Document segment.
◇ ◇ ◇ ◇ ◇ ◇ ◇

On Fri, Oct 23, 2015 at 3:22 PM, Amir Goldstein <amir73il@...il.com> wrote:
> On Fri, Oct 23, 2015 at 7:04 AM, Masanari Iida <standby24x7@...il.com> wrote:
>>
>> As I see the contents of journal entries in EXT4 using debugfs(8),
>> the journal entries are growing when creating or deleting the files.
>> I am curious to know what make the system to remove journal entries
>> while mounted the fs.
>
> it's called the orphan inode list.
> every deleted inode gets inserted into the list, then deleted, then
> removed from orphan inodes list.
> on mount, fs starts by "playing" the journal, then clearing the orphan
> inodes list
>
Hello Amir,   Ted,

My test case
(1)   Create a small file by vi.  (about 1000bytes)
(2)   Delete the file "rm -f"
===== within 1 min =====
(3)   Create a small file again with same file name as (1).
=====  12 hours of no operation ,  no umount, no mount, no fsck ======
(4)  Snapshot ( created by storage device )
===== some days ======
(5)  Run fsck the fs image and mount the fs

I understand that in step2,  when the file delete happen,
   inode gets insert into orphan list,
         delete the file data
             inode gets deleted from orphan list.

My wild guess is
file was created in inode #100 (for example),
it was deleted and inode #100 moved to orphan list.
The inode #100 was re-used in step 3.
snapshot taken.
Run fsck.   inode #100 was found in orphan list, so the file with same
inode was deleted during fsck.

Did we have such trouble during 2.6.32 time?

◇ ◇ ◇ ◇ ◇ ◇ ◇

Listed records.
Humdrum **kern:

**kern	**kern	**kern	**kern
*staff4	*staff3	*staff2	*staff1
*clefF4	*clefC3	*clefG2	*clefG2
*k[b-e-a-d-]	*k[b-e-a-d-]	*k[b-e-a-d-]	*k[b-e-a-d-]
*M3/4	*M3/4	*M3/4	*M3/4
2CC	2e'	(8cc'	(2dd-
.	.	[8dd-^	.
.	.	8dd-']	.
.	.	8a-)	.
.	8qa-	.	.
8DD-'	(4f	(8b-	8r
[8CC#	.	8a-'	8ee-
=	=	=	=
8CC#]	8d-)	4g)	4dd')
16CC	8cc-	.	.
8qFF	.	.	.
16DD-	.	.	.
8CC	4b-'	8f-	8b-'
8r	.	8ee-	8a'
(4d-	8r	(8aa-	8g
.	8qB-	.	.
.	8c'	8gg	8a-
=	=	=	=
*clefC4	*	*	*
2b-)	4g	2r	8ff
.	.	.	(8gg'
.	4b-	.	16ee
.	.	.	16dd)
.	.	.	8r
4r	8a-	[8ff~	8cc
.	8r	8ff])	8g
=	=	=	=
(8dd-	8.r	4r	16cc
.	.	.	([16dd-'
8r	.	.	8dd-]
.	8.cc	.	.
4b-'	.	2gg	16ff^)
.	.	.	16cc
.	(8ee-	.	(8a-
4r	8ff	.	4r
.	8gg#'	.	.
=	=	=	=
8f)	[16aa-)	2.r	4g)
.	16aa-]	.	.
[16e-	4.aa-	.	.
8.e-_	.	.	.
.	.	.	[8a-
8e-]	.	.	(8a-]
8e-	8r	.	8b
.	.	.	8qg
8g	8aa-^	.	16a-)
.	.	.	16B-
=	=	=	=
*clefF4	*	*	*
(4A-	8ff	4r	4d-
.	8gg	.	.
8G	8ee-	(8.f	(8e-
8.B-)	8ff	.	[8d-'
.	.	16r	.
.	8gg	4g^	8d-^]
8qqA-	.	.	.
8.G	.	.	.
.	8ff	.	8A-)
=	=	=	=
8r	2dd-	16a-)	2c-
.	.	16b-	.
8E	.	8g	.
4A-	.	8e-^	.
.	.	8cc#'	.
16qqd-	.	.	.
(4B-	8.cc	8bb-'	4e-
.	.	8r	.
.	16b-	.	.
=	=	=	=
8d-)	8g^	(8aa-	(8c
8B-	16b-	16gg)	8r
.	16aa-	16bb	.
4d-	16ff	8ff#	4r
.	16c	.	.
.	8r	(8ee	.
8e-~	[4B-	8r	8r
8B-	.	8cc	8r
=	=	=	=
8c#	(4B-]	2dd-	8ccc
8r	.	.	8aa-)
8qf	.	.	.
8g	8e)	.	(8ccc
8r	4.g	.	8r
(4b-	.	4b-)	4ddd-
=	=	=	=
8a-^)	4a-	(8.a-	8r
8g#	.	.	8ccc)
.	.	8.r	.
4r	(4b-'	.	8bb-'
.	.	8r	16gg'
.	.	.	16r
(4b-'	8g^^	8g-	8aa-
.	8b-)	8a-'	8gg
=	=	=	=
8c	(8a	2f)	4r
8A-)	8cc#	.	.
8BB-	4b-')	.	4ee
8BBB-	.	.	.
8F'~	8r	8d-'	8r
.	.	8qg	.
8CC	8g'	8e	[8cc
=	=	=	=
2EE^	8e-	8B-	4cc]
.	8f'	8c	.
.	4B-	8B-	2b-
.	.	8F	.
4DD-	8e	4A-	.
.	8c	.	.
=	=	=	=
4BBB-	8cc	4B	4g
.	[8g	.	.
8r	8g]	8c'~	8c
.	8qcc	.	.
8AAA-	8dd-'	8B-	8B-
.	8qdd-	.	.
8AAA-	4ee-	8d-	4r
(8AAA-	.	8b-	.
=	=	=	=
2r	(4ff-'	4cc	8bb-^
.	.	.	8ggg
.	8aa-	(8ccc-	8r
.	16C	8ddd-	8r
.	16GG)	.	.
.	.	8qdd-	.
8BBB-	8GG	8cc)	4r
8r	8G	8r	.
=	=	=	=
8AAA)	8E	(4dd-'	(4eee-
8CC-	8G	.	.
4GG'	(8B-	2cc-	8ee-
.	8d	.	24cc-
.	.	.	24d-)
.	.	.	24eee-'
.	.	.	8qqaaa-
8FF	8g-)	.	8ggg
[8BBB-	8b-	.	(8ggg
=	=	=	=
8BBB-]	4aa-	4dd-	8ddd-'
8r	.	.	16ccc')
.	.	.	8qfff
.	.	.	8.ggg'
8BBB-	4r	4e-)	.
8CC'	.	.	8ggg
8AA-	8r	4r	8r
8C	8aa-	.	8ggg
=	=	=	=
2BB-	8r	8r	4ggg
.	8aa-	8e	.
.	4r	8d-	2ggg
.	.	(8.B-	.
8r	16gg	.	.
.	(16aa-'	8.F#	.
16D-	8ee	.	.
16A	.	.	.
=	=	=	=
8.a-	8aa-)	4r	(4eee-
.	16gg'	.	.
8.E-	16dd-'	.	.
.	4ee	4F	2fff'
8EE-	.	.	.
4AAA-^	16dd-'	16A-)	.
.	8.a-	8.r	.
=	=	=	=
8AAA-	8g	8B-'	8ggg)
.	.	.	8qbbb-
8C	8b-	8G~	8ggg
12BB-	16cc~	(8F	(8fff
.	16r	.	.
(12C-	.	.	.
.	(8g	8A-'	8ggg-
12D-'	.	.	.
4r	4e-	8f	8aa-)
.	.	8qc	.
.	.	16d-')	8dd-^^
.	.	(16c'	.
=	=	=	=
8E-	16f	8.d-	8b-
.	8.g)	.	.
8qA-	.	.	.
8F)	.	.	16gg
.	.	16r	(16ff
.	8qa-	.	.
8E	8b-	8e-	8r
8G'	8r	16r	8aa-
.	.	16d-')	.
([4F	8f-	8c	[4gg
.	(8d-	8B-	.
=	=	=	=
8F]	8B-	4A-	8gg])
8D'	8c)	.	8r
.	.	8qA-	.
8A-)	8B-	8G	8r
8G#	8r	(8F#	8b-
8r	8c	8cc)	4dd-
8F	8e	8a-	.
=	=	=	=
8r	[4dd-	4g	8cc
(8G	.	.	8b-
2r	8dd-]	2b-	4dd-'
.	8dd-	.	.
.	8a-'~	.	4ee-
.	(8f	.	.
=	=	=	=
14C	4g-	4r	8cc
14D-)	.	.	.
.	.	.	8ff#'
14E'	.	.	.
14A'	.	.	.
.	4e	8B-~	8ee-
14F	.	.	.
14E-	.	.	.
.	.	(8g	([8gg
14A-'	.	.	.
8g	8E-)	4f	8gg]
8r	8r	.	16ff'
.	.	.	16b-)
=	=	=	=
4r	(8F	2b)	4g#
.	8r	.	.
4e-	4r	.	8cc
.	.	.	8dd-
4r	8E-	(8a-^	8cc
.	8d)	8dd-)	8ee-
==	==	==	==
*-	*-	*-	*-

◇ ◇ ◇ ◇ ◇ ◇ ◇

Goal of the exercise. For each statement, say yes or no to whether the message about the ext4 orphan inode list supports it, and quote the words that decide it. 1. In the test case, the file created in step (3) has the same name as the file from step (1). 2. The filesystem was unmounted during the 12 hours before the snapshot. 3. The reply states that every deleted inode is inserted into the orphan inode list.

Task solution.
1. Yes: "Create a small file again with same file name as (1)."
2. No: "no umount, no mount, no fsck"
3. Yes: "every deleted inode gets inserted into the list"